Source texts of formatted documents
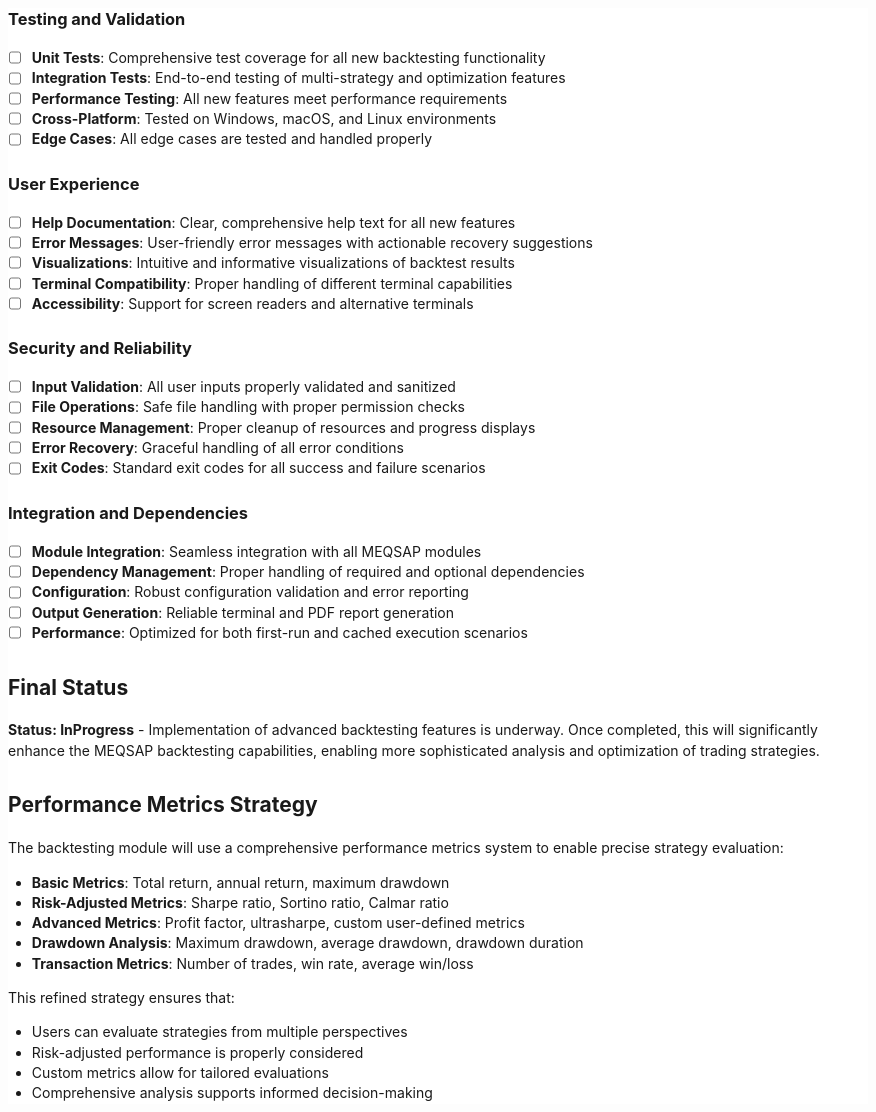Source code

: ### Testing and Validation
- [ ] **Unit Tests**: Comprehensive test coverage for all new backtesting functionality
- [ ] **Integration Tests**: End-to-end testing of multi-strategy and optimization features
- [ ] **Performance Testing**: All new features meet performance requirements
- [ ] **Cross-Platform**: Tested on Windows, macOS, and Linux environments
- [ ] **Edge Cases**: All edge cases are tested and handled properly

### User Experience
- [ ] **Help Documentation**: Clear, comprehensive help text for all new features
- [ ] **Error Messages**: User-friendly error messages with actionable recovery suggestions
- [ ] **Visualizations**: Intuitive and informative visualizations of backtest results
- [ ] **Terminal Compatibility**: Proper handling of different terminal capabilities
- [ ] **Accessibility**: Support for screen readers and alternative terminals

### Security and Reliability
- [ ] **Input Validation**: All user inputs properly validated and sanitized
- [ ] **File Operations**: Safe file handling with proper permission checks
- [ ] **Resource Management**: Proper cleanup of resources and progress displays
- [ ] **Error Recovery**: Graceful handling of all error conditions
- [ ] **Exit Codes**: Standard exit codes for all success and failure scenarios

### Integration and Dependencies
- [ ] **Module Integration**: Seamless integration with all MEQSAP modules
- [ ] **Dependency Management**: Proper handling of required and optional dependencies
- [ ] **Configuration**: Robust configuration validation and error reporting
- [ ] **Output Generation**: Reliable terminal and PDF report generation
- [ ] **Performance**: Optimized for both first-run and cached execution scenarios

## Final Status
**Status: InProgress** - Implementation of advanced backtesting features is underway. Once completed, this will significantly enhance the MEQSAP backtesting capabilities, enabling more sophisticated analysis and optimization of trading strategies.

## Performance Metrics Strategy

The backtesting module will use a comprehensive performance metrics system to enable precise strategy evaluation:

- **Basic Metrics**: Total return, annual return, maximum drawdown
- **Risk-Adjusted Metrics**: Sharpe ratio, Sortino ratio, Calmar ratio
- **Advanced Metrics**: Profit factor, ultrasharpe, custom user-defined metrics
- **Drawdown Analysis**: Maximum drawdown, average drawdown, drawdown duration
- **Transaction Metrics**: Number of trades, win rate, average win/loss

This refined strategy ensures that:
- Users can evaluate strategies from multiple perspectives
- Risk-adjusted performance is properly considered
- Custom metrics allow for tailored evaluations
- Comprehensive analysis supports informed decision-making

WHAT NEEDS TO BE DONE: Reproduce without any change the lines running from the one that contains "## Performance Metrics Strategy" through the end of the material, including both ends.

OUTPUT OF THE EXERCISE:
## Performance Metrics Strategy

The backtesting module will use a comprehensive performance metrics system to enable precise strategy evaluation:

- **Basic Metrics**: Total return, annual return, maximum drawdown
- **Risk-Adjusted Metrics**: Sharpe ratio, Sortino ratio, Calmar ratio
- **Advanced Metrics**: Profit factor, ultrasharpe, custom user-defined metrics
- **Drawdown Analysis**: Maximum drawdown, average drawdown, drawdown duration
- **Transaction Metrics**: Number of trades, win rate, average win/loss

This refined strategy ensures that:
- Users can evaluate strategies from multiple perspectives
- Risk-adjusted performance is properly considered
- Custom metrics allow for tailored evaluations
- Comprehensive analysis supports informed decision-making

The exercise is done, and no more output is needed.